Reading text:
Thursday 9 July 2015

History of Gilgit the capital of North Pakistan



The capital of Northern Areas of Pakistan is Gilgit. It is thriving frontier town, expanded rapidly about 283,000 inhabitants since the opening of the Karakorum Highway in 1978, connecting with the rest of Pakistan and China. The bazaar is full of with people traders of different parts of Pakistan, Pathans, Punjabis, Balochese, Chitralis and many others speaking babble languages.
   It has pleasant climate in the in the summer and freezing in the winter at altitude of 1,500 metres above sea level.
  Gilgit has been the inhabited for thousands of years. The various waves of invaders that passed through Pakistan also reached to Gilgit, and their various beliefs and costumes were layered on one top of the other. The animism of the early inhabitant from Iran, which was modified in turn by Hinduism following the Aryans, invasion about 1700 BC.
From the first century BC, Gilgit was an important staging post on the Silk Route from China and the Chinese wielded considerable influence in the area. Inscriptions and pictures carved on the rocksaround Gigit tell us about the history, as does the collection of sixth, to eleventh century, Buddhist manuscripts discovered in Kargah near the Gilgit town in 1930.
  There were Buddhist from the fourth century to the eleventh century, Gilgit was mostly Buddhist Gilgit and Yasin were together called the Little Bolor according to the Chinese Tang Annals, with its capital in Yasin.

Required tasks:
a: In the Gilgit history text, in what year were the Buddhist manuscripts discovered in Kargah?
b: Please write out the passage of the Gilgit history text that starts with "It has pleasant" and goes on through "about 1700 BC.".

Data shown:
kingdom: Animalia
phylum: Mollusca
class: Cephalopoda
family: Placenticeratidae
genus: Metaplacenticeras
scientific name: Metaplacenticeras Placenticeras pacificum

...

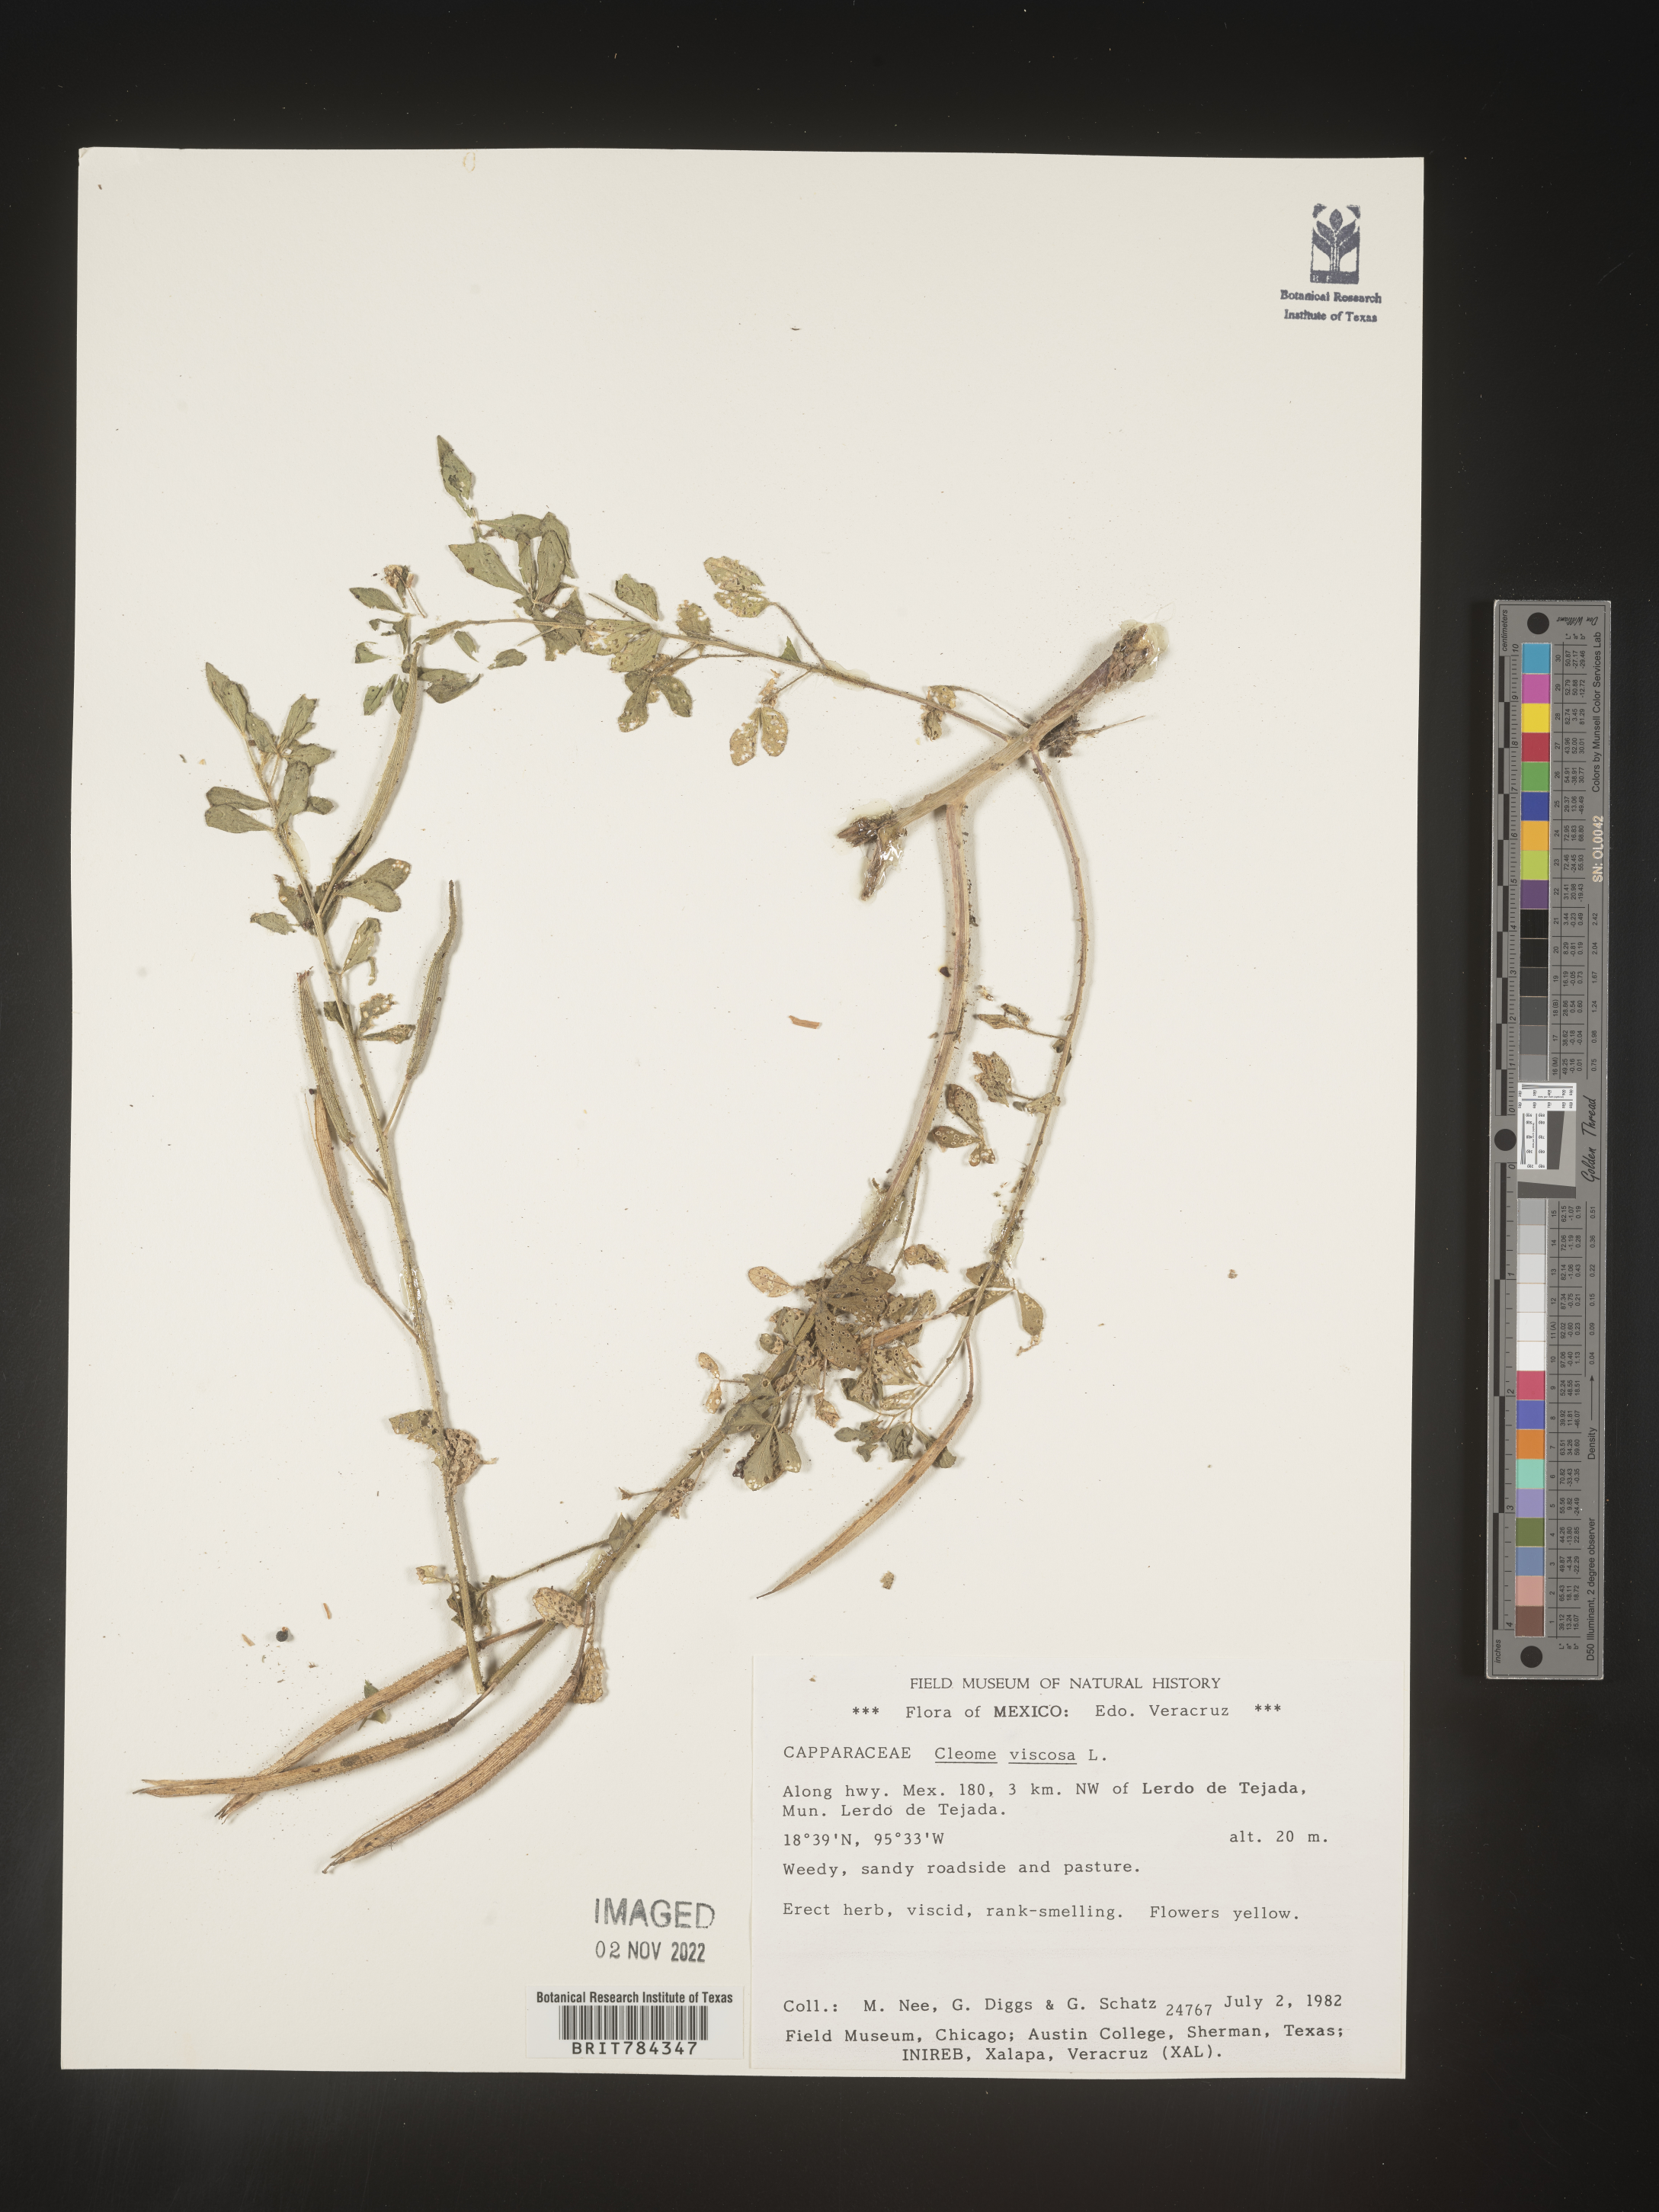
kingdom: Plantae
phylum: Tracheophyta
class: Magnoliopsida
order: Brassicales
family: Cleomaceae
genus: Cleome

Solution list:
a: 1930

b:
It has pleasant climate in the in the summer and freezing in the winter at altitude of 1,500 metres above sea level.
  Gilgit has been the inhabited for thousands of years. The various waves of invaders that passed through Pakistan also reached to Gilgit, and their various beliefs and costumes were layered on one top of the other. The animism of the early inhabitant from Iran, which was modified in turn by Hinduism following the Aryans, invasion about 1700 BC.